Travail demandé
Recopiez en entier, sans rien modifier, l'extrait sur les rencontres avec les propriétaires de sébiles.

Extrait du texte

>>>>

Les rencontres dans la ville de 2012 à 2013

Durant 2 ans, circulant dans les grandes villes, j’ai observé la diversité des objets installés dans l'espace public pour faire l’aumône, les sébiles. J'en suis venu à m'approcher et à discuter avec leurs propriétaires. J’ai d’abord été très surpris des accueils reçus. S'en est suivi le désir de relater ces rencontres, toujours différentes, par le biais d'une photographie et d'un écrit. J'ai collecté plus de 200 histoires.

Vous pouvez me contacter sur fdebresson@manteslajolie.fr

Voici des extraits de ces chroniques :





23 janvier 2012, Paris, métro La Chapelle.
Un monsieur assis dans le RER
C'est ma première rencontre. 
L'homme fait sauter sa sébile comme une poêle à frire. Les pièces font cling cling.
Comme il la pose à ses pieds pour manger, je lui demande si je peux la prendre en photo. 
D'un air amusé* il me fait signe qu'il est d'accord. 
Quand je lui montre l'image il éclate de rire. 
Alors que je m'éloigne par l'escalator, j'entends cling cling.
 *Je me suis dis par la suite que, s'il s'était fâché, je n'aurais certainement pas continué.


Même jour, Paris, rue Jean de la Fontaine.

<<<<

Extraits des données
>>>>

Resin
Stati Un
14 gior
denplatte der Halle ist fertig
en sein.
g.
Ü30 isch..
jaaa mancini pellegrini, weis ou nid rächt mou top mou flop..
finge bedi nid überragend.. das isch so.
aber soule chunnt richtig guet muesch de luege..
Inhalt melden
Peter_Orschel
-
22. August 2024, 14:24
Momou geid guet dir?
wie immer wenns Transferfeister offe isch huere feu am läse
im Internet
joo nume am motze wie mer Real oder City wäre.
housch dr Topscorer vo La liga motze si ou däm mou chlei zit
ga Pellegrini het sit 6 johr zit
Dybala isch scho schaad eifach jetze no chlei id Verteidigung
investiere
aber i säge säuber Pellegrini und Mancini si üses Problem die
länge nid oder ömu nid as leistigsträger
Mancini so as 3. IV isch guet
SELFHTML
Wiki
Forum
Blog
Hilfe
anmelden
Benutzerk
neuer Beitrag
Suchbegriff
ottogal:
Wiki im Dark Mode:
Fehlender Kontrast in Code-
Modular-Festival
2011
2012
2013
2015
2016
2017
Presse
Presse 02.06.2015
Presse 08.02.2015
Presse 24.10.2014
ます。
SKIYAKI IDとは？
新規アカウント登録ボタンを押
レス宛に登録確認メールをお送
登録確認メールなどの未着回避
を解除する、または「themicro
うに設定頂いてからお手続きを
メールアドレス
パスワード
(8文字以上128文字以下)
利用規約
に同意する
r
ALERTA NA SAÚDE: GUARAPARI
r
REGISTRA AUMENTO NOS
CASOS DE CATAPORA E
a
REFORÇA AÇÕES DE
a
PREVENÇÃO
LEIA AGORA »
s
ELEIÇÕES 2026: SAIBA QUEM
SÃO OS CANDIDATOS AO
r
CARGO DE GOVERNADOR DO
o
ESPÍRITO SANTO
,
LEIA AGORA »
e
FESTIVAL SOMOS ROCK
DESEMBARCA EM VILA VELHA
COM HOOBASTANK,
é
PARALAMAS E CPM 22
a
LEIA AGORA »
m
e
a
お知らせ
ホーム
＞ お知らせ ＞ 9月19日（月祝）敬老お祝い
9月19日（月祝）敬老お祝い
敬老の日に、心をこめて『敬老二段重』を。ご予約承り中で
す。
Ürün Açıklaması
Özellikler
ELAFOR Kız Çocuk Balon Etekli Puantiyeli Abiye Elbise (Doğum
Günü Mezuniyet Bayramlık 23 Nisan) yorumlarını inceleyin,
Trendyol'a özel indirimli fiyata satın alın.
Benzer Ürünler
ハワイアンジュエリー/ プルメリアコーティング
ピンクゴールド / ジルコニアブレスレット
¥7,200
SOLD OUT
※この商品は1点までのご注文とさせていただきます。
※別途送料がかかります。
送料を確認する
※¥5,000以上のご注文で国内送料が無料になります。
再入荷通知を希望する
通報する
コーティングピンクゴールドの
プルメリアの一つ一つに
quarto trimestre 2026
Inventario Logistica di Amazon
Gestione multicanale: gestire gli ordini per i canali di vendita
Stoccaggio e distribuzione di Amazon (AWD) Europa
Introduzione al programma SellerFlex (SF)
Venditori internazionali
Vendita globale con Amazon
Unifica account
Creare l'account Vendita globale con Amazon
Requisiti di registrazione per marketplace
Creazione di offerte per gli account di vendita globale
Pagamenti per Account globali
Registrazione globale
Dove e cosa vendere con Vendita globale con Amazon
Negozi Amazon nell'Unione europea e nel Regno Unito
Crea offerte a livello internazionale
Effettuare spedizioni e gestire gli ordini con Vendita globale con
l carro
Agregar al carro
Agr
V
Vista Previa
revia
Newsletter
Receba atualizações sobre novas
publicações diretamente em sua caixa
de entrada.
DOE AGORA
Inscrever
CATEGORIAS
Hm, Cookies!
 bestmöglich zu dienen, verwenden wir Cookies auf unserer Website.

<<<<

Solution
Les rencontres dans la ville de 2012 à 2013

Durant 2 ans, circulant dans les grandes villes, j’ai observé la diversité des objets installés dans l'espace public pour faire l’aumône, les sébiles. J'en suis venu à m'approcher et à discuter avec leurs propriétaires. J’ai d’abord été très surpris des accueils reçus. S'en est suivi le désir de relater ces rencontres, toujours différentes, par le biais d'une photographie et d'un écrit. J'ai collecté plus de 200 histoires.

Vous pouvez me contacter sur fdebresson@manteslajolie.fr

Voici des extraits de ces chroniques :





23 janvier 2012, Paris, métro La Chapelle.
Un monsieur assis dans le RER
C'est ma première rencontre. 
L'homme fait sauter sa sébile comme une poêle à frire. Les pièces font cling cling.
Comme il la pose à ses pieds pour manger, je lui demande si je peux la prendre en photo. 
D'un air amusé* il me fait signe qu'il est d'accord. 
Quand je lui montre l'image il éclate de rire. 
Alors que je m'éloigne par l'escalator, j'entends cling cling.
 *Je me suis dis par la suite que, s'il s'était fâché, je n'aurais certainement pas continué.


Même jour, Paris, rue Jean de la Fontaine.